There's another set of other than human characters though. There's Trantor, Gehenna, Pern, Dune – yes, those are planets – and the cities of Bellona, Diaspar, and The Dipple, on Korwar.
Science Fiction is full of place as character, and we've used it that way ourselves in a number of projects, including the Low Port anthology we edited for Meisha Merlin. When place is moody, changeable, and has depth, character is what you're dealing with.
Often, readers don't see place as character, but we're lucky in our readers and over time we've had requests for more about Delgado, or University, or – and this comes to the book you're reading now – Surebleak.
Insofar as Surebleak is a character, full of mystery, unfolding new facets all the time, we've had direct requests from readers for "more about Surebleak."
Surebleak is a planet and culture in collision not with one culture but an overwhelming series of cultures – the culture of space travelers, the culture of Scouts, the culture of a galactic Terran community that had been willing to let Surebleak and its population sink from view. And one of the ways those conflicts are best seen is through the way characters, and we mean human characters in this sentence to start, the way characters imbued with Surebleak's character hallmarks, meet the challenge of dealing with those who are not of the world.

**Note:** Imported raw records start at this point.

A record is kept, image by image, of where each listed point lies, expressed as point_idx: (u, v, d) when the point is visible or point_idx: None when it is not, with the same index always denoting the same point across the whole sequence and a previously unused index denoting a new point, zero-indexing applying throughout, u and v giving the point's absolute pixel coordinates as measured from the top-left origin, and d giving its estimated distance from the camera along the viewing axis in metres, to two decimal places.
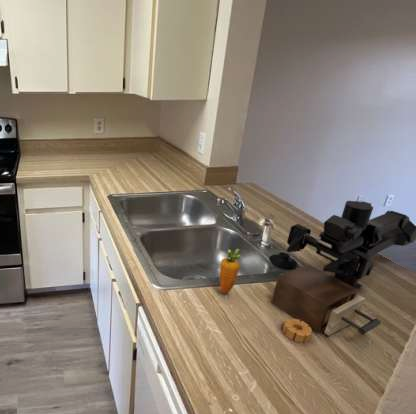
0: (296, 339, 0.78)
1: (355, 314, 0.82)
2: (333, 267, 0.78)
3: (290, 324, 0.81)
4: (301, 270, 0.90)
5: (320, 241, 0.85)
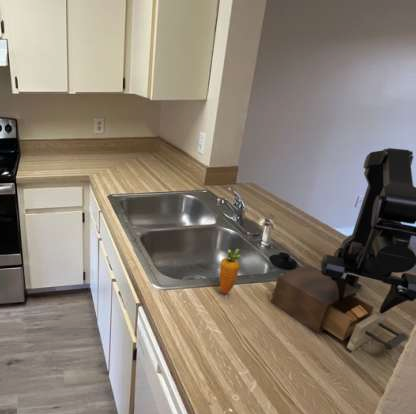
0: (357, 314, 0.76)
1: (379, 327, 0.78)
2: None
3: None
4: (301, 270, 0.90)
5: None
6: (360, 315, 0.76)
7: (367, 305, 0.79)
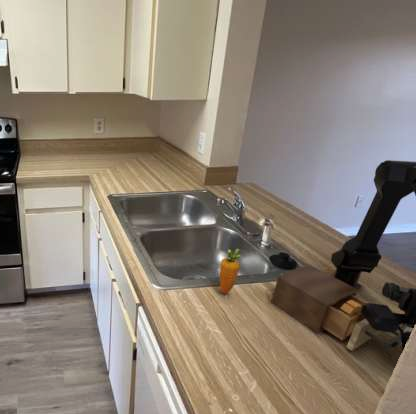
0: (353, 305, 0.79)
1: None
2: (403, 344, 0.70)
3: None
4: (301, 270, 0.90)
5: None
6: (356, 305, 0.79)
7: None
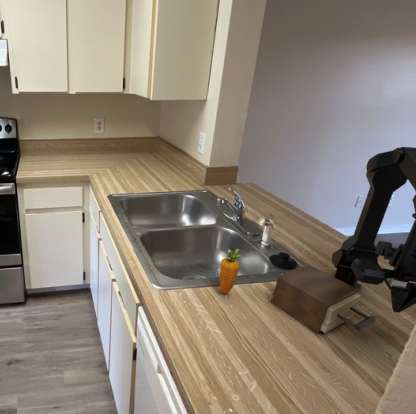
0: None
1: (351, 312, 0.83)
2: (392, 301, 0.70)
3: None
4: (301, 270, 0.90)
5: None
6: None
7: None
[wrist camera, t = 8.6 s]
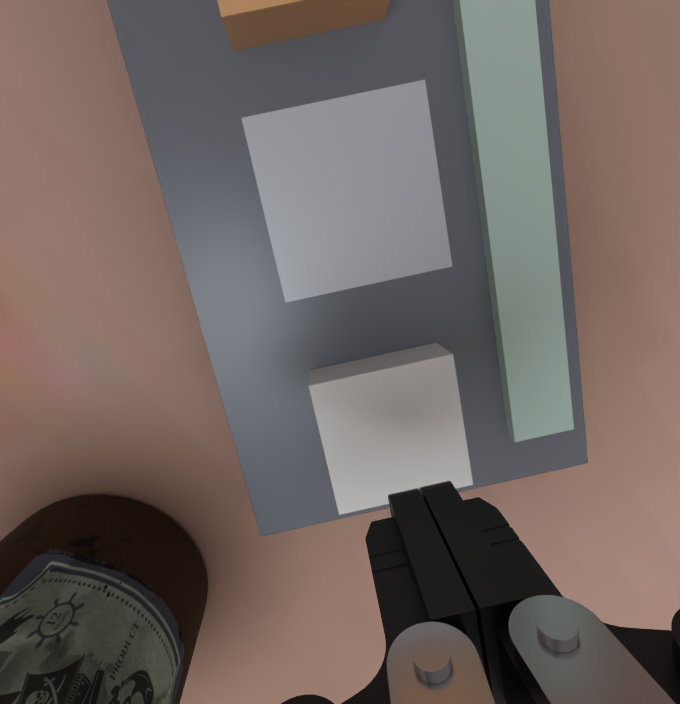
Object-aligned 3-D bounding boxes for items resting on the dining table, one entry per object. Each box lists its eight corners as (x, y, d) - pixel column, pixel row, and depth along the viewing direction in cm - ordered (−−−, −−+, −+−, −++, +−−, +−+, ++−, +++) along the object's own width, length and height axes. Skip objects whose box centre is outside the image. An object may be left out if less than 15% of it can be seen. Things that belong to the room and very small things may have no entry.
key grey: (289, 296, 14) (285, 302, 12) (251, 138, 13) (241, 117, 11) (433, 265, 14) (452, 266, 13) (408, 105, 13) (425, 79, 11)
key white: (336, 486, 17) (339, 514, 16) (308, 370, 16) (308, 385, 14) (455, 459, 18) (473, 484, 16) (436, 342, 16) (453, 354, 14)
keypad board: (266, 508, 20) (259, 546, 17) (91, -116, 14) (43, -197, 12) (560, 442, 20) (596, 469, 17) (497, -197, 15) (537, -293, 12)
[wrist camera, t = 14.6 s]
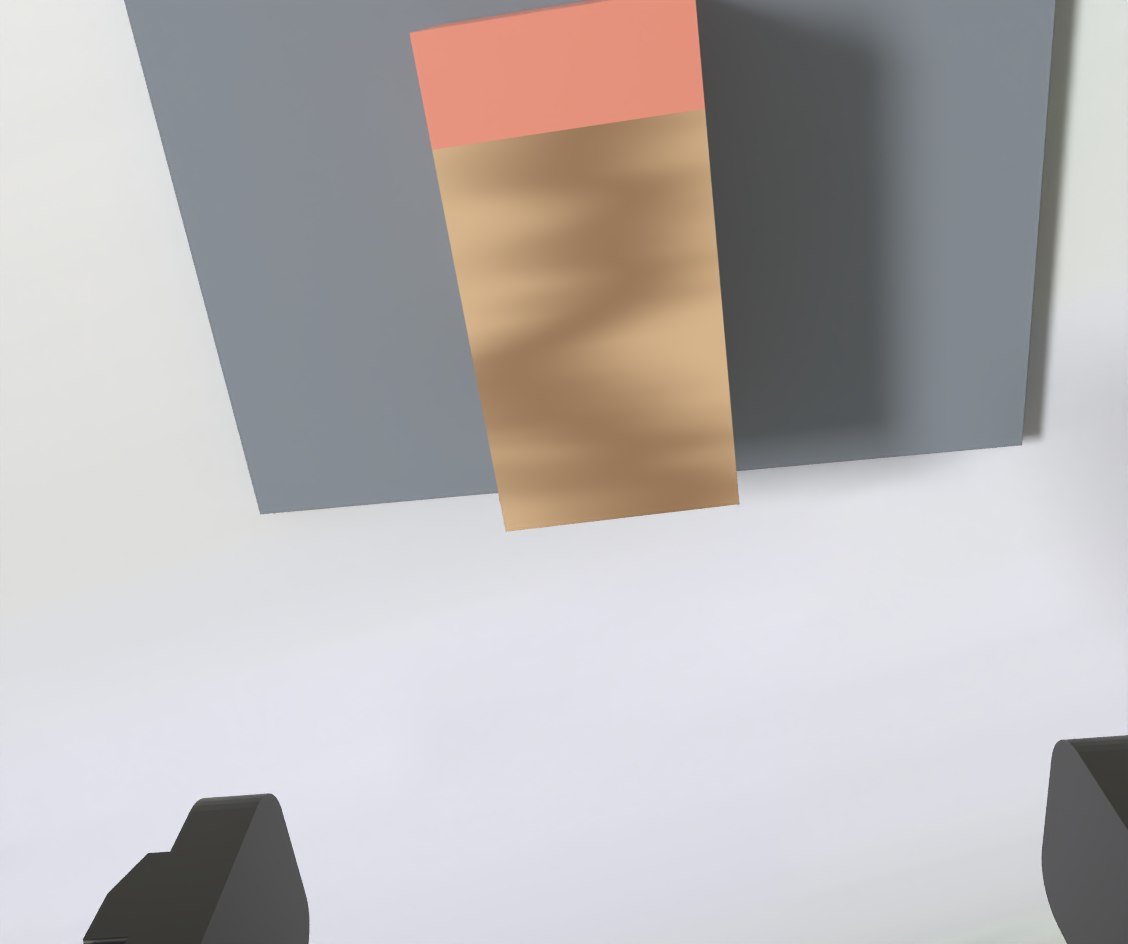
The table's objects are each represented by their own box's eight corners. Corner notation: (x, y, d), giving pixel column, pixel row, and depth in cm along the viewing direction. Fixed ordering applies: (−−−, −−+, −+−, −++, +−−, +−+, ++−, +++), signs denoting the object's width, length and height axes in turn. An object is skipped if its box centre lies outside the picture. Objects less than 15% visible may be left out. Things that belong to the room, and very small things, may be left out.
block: (505, 531, 22) (409, 32, 18) (521, 439, 27) (446, 23, 23) (739, 504, 22) (694, -14, 18) (714, 415, 27) (674, -14, 22)
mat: (268, 500, 29) (260, 514, 28) (121, -65, 23) (106, -66, 22) (1010, 432, 27) (1021, 445, 27) (1054, -190, 22) (1070, -196, 21)
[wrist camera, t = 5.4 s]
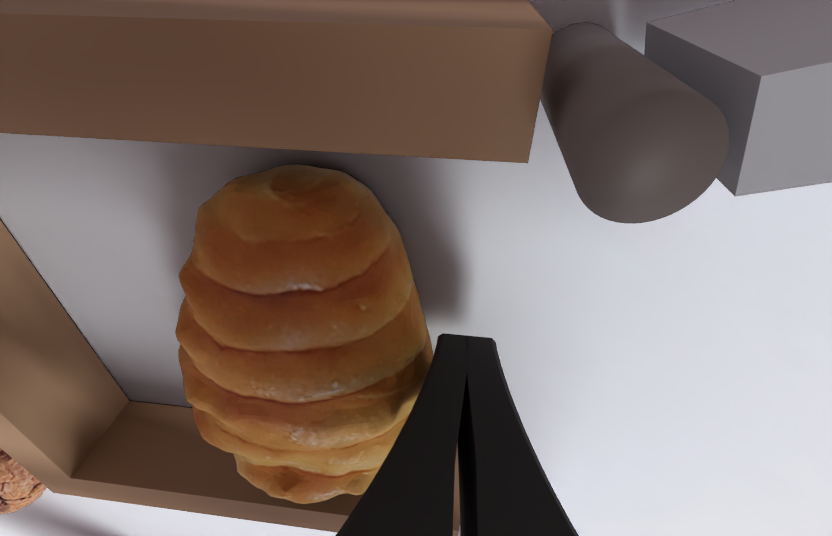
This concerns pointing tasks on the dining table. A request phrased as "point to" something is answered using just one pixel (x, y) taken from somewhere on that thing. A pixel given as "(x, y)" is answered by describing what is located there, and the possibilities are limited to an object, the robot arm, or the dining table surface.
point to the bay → (301, 130)
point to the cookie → (16, 485)
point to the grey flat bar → (759, 85)
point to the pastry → (301, 331)
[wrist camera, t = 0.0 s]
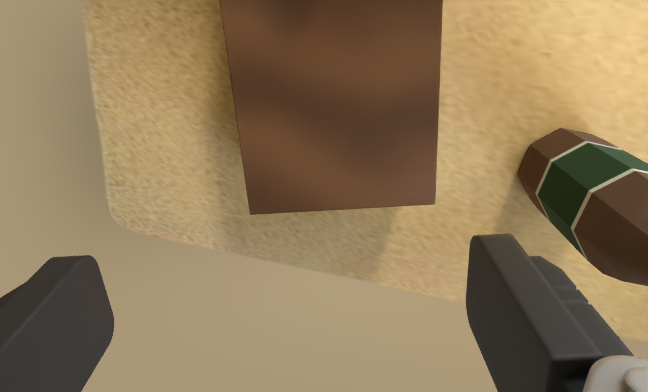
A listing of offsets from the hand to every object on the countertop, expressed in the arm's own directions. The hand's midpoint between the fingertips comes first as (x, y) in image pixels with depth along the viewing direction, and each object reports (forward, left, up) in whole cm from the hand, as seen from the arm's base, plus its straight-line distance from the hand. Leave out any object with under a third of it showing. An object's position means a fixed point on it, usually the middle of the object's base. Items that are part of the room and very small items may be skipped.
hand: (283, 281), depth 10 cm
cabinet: (+2, +2, -32) cm, 32 cm away
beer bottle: (+11, +22, -32) cm, 40 cm away
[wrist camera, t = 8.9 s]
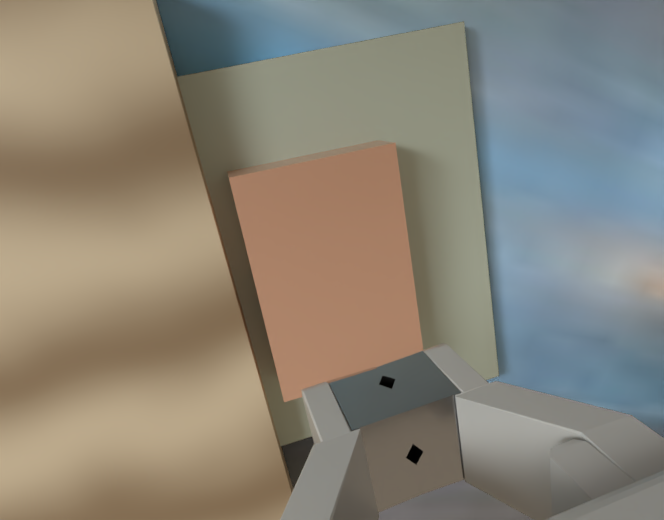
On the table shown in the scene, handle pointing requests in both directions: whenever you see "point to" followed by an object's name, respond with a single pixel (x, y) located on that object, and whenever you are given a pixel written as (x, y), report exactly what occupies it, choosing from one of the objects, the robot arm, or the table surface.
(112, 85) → the beige flat block
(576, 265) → the table surface
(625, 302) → the table surface
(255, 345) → the mat
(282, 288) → the tile
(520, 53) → the table surface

"Chimera" – first published on Baen.com in May of 2015 – joins the original story published for the first time here,"Friend of a Friend" in Sleeping With The Enemy.
"Friend of a Friend" may feel familiar at first because it, in effect, began in Dragon in Exile and you'll find some portion of it there. But "Friend. . ." wouldn't have fit in Dragon In Exile as that book developed, and so it was written more as a "what-if" or a "it could have happened" rather than being a mere outtake from a novel.
We hope you'll enjoy and let your friends know that Surebleak is a character, and a recurring one at that. You'll be seeing more as time goes on.